Hallett started with several sheets of material — which was all that Russell’s estate was aware had survived. There were two pages of notes, and two more of instructions on manuscript paper. Those only introduced more questions. “I saw so many potential roads to travel down,” Hallett said. “We see references to ‘scratch pulse.’ We see instructions for a turntablist. We see instructions for electronic tape.”
He next turned to archivists at the New York Public Library, who tracked down two recordings. When Hallett listened to them, he was surprised. “From the score instructions, I anticipated a disco masterpiece,” he said. “This was different. And it fascinated me.”
Unable to hear the turntable, he sought help from those who had performed in the premiere to figure out why. No one seemed to remember anything of use until, after what Hallett called some “memory jogging,” it emerged that the D.J. score is meant to be inaudible to everyone but the drummer.
“Arthur uses the turntable not as we’d imagine a hip-hop D.J., but more in the way that John Cage was using the turntable in 1939, in the first ‘Imaginary Landscape,’” Hallett said. “The D.J. is the inaudible brain of the work; the drummer responds only to the scratch loops.”

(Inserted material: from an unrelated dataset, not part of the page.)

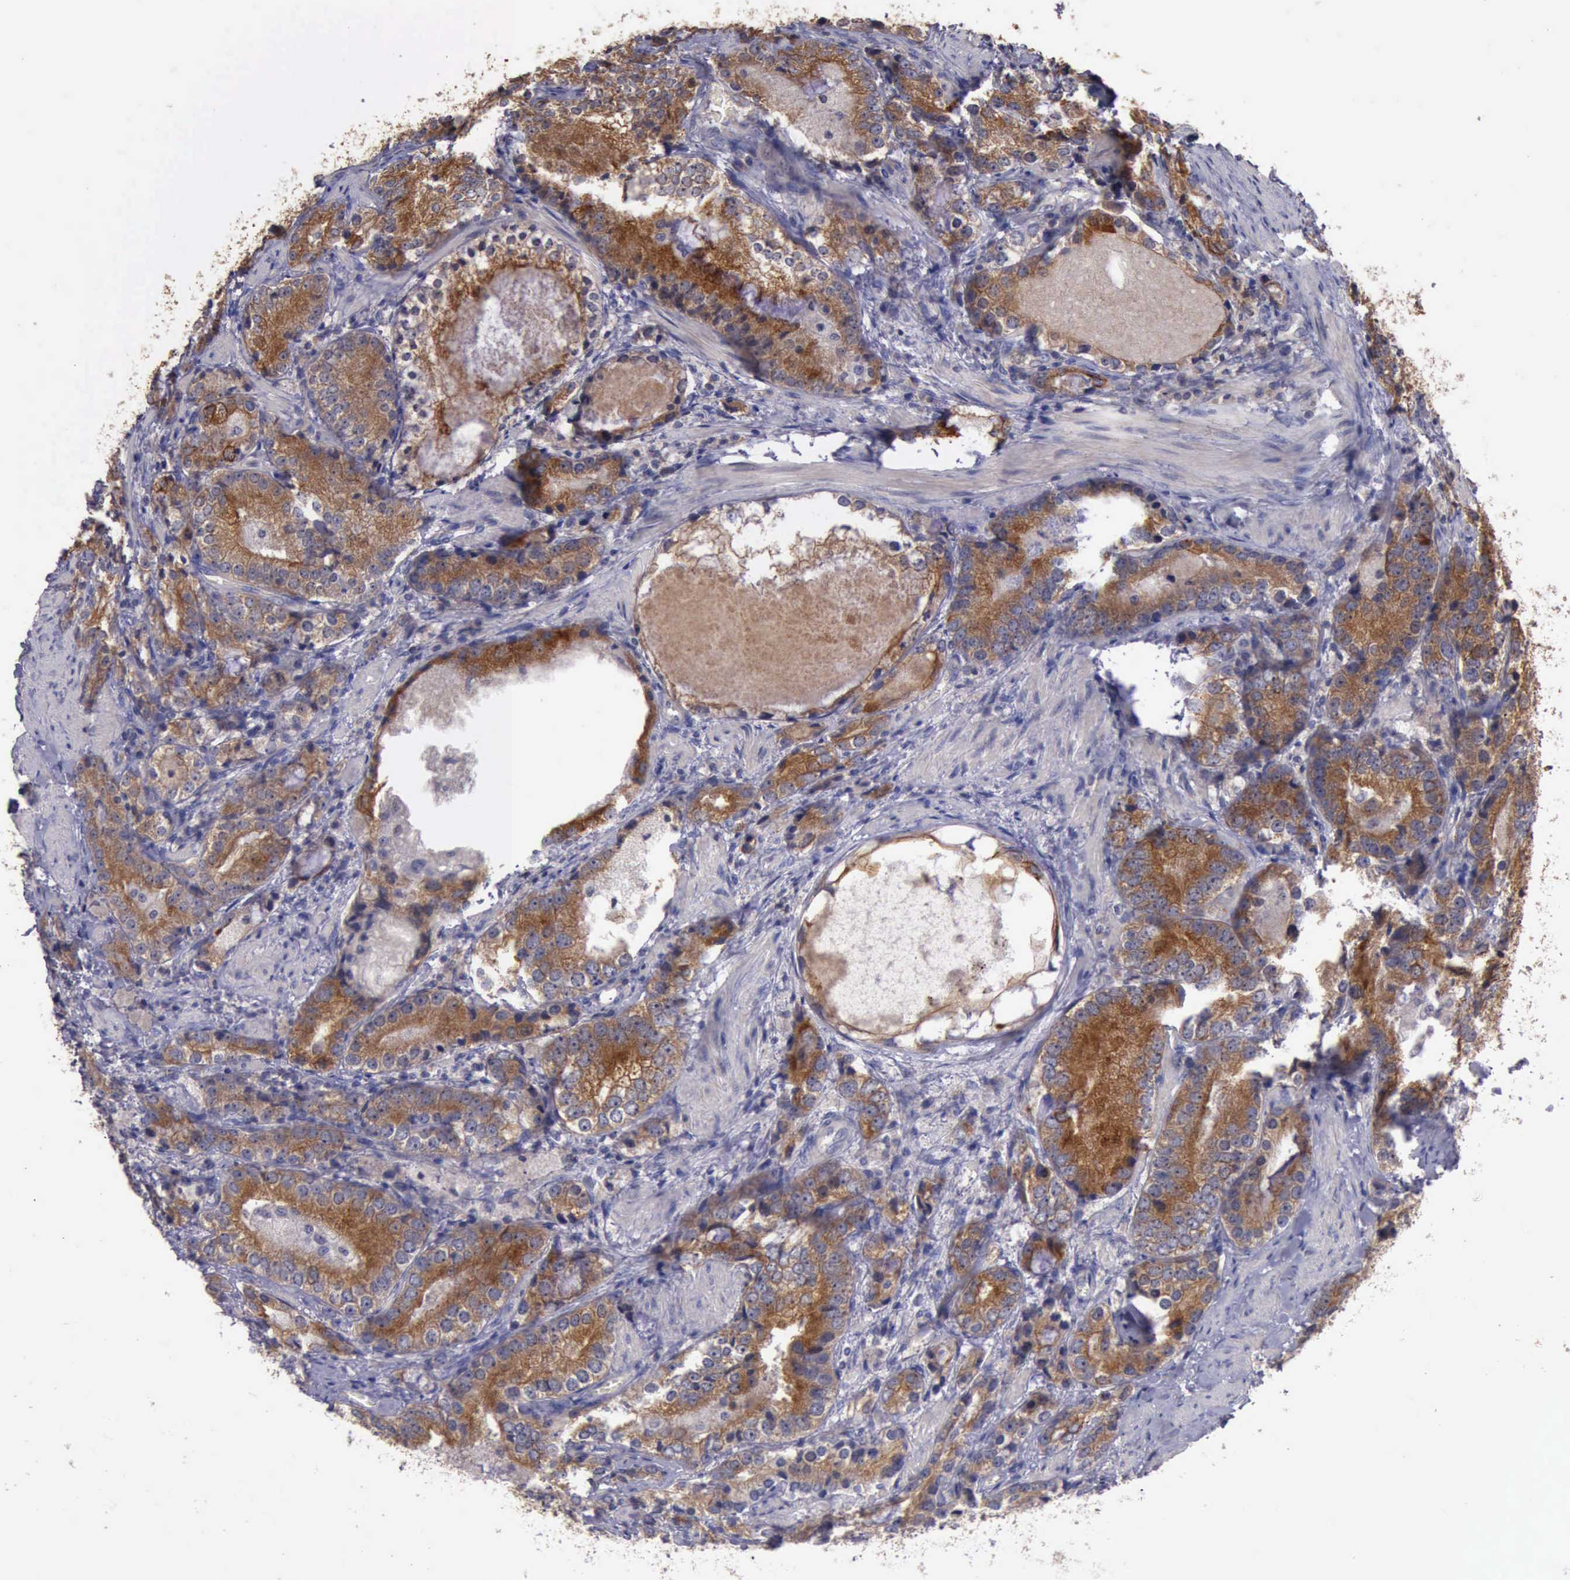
{"staining": {"intensity": "moderate", "quantity": ">75%", "location": "cytoplasmic/membranous"}, "tissue": "prostate cancer", "cell_type": "Tumor cells", "image_type": "cancer", "snomed": [{"axis": "morphology", "description": "Adenocarcinoma, High grade"}, {"axis": "topography", "description": "Prostate"}], "caption": "This photomicrograph displays immunohistochemistry staining of prostate cancer, with medium moderate cytoplasmic/membranous staining in about >75% of tumor cells.", "gene": "RAB39B", "patient": {"sex": "male", "age": 63}}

Not only is the influence of Cage here, but also that of artists he knew intimately, including Ginsberg and Jackson Mac Low. Among notated instructions are Fluxus-esque ones: “Play like the clouds always” and “Give a signal to someone, another player, without explaining what it’s for.” Elsewhere, musicians are told, “ask the drummer (when he’s not playing) what section he’s in, and play something from that section.”
“The score is a map,” Hallett said, “one that is not intended to be followed literally but one that puts agency in the performer and allows them to make choices.”
Van Tieghem said that, as far as he could remember, there wasn’t any rehearsal before “City Park” premiered. There is, Hallett said, a “great amount of planning” that goes into this piece, but it can’t be prepared in a traditional way. Saturday’s players got together at Wesleyan University last week, but, accustomed to Russell’s idiom and performance practice, are not repeatedly running through it.
“You shouldn’t over-rehearse a piece like this,” Hallett said. “It’s meant to be interpreted in the moment.”
That doesn’t mean it’s easy, though. Zummo said that, like Terry Riley’s classic “In C,” “City Park” can’t be picked up by any musician. Looking at the score recently, he was reminded of the questions he used to ask Russell before playing a new piece of his.
“I would say something like, ‘Where do you want me to start?’ and he said, ‘Anywhere,’” Zummo recalled. “At one point I asked a similar question, and he said, ‘It’s a sound field.’ It’s another way to describe the open form, I guess, and ‘City Park’ brings that to mind. In a way, it’s not going anywhere.”